U.S. Won’t Limit Web Sales

CRS changes would hurt agencies, industry officials say

By: Robert Carlsen

In a nice big kiss to Orbitz, last week the U.S. Department of Transportation decided that there is no need to regulate the sale of airline services over the Internet.

Under the 286-page Notice of Proposed Rulemaking issued Nov. 13, the first of its kind in 10 years, the U.S. government would continue to regulate all of the GDSs, including the ones no longer owned by the airlines, but would not regulate Internet ticket sales.

“The airlines’ growing use of the Internet for selling tickets has weakened their dependence on the [GDS] systems and possibly the need for at least some of the existing rules,” the DOT said.

Reaction in the industry was swift and furious, with many saying the overall proposal was heavily skewed in the airlines’ favor and would further destabilize the industry.

Orbitz, meanwhile, issued a statement commending the DOT for its actions. According to Travel Management Daily, the proposal calls for the elimination of two aspects of the rules that “may unduly limit the ability of airlines to bargain for better terms with the systems.”

One target is the mandatory participation rule, which requires an airline with ownership interest in a GDS to participate at the same level in competing GDSs, as long as terms are commercially reasonable.

The second proposed change would require the GDSs to charge the same fees to all airlines.

However, the DOT proposal would continue to require that the systems be organized in an “objective and unbiased manner.”

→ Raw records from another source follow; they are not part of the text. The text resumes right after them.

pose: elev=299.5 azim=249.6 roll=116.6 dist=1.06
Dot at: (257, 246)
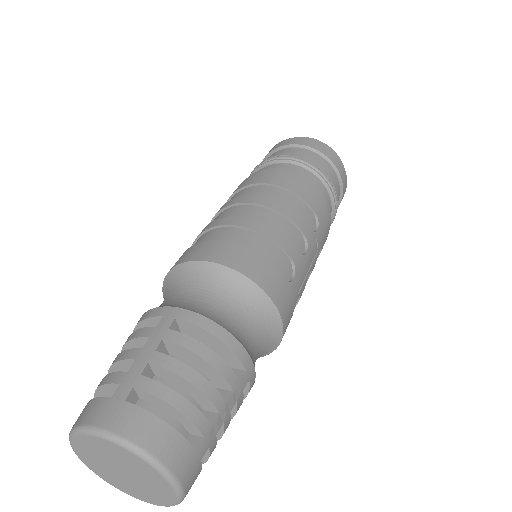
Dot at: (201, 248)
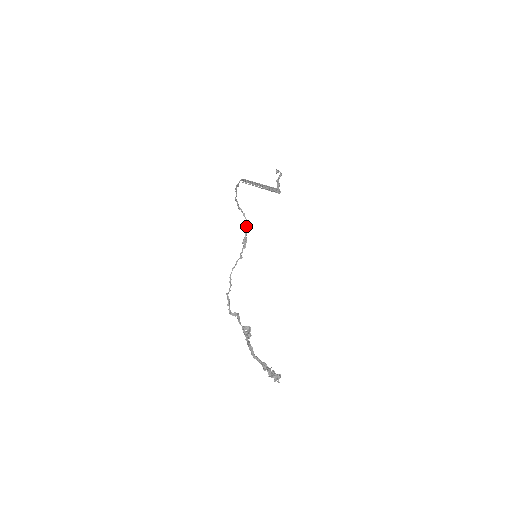
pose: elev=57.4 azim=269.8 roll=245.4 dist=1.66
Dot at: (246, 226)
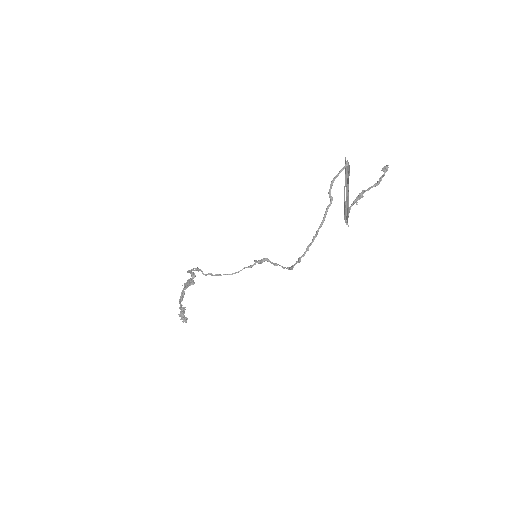
Dot at: occluded
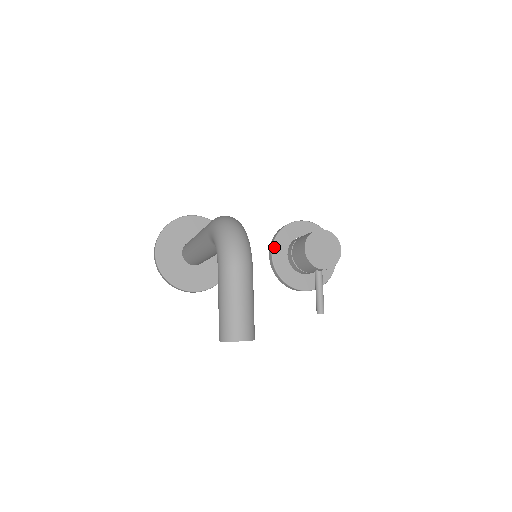
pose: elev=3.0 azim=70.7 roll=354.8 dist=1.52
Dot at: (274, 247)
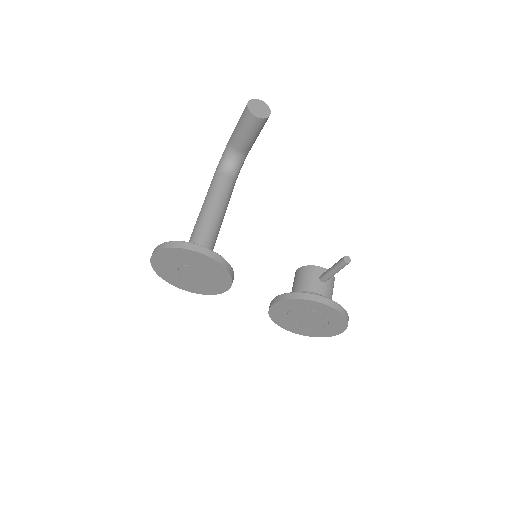
Dot at: occluded
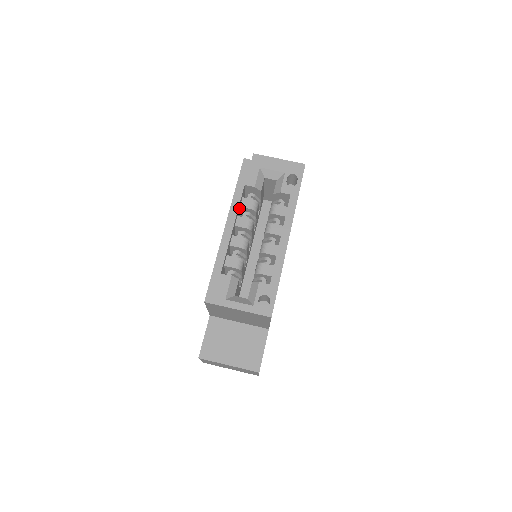
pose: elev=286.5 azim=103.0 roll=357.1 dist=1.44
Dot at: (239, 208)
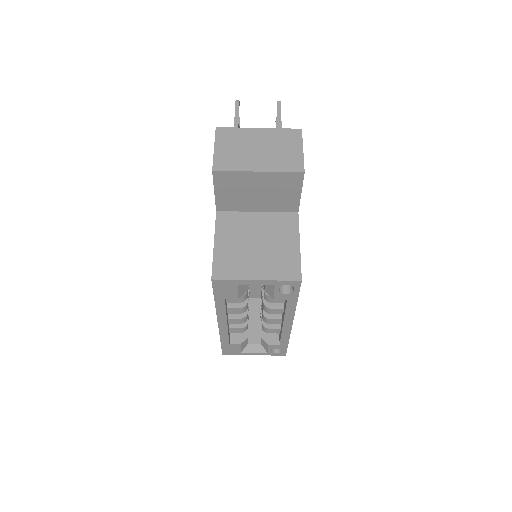
Dot at: (226, 302)
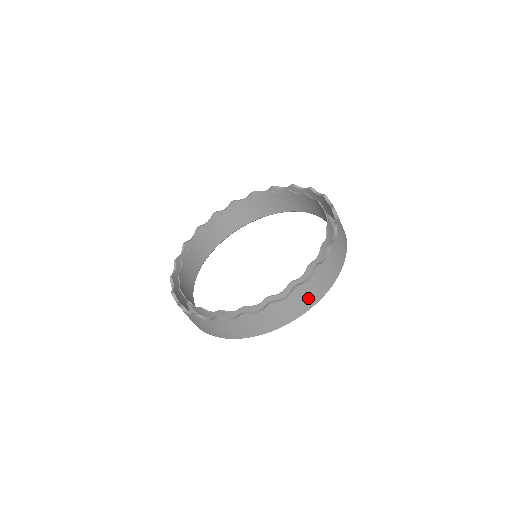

Travel agents could be affected in several ways.

The DOT, for example, is asking for comment on ways to regulate productivity pricing so the practice would no longer serve as a “de facto minimum use” provision.

Also, the proposed rule changes would restrict the agency-related marketing data that airlines may obtain from GDSs.

The Notice of Proposed Rulemaking also suggests a change in the DOT’s policy guidance on agent service fees, a separate but related issue.

Under certain conditions, agencies initially would be allowed to exclude the service fee from an airline ticket’s advertised price, as long as they notify consumers of the fee and the total price when informing them of any specific itinerary.

There will be a 90-day comment period, beginning with the proposals’ publication in the Federal Register. Sixty days are for initial comments; the additional 30 days for replies. Afterwards, the DOT will review the comments and prepare a final form.

The DOT observed that the growing use of the Internet and other changes in airline marketing do not yet seem to have ended the GDS systems’ power. DOT, however, is also requesting comment on whether the rules could be allowed to expire next year.

Orbitz’s statement lauded the DOT for “taking a bold and much-needed step” by proposing to end the mandatory participation rule.

However, Steve Cosgrove of Dynamic Travel and Cruises in Southlake, Texas (the home of Sabre), said that agents and GDSs would be hurt if different airlines are in different systems.

“Say United is in Apollo, Delta is in Worldspan and American is just in Sabre. US Air is in all of them, as are the rest of the carriers. Which system does an agent in Chicago go with?

“As for letting the airlines see the marketing data, that should have been shut off a long time ago,” Cosgrove continued. “I’m hardly surprised the Bush administration would side with big business,” said Stephen Shields of Shields World Travel in Pleasanton, Calif.

“But from what we read,” Shields continued, “the Internet is driving the airlines closer and closer to bankruptcy as they lose money on every transaction. At least we don’t.”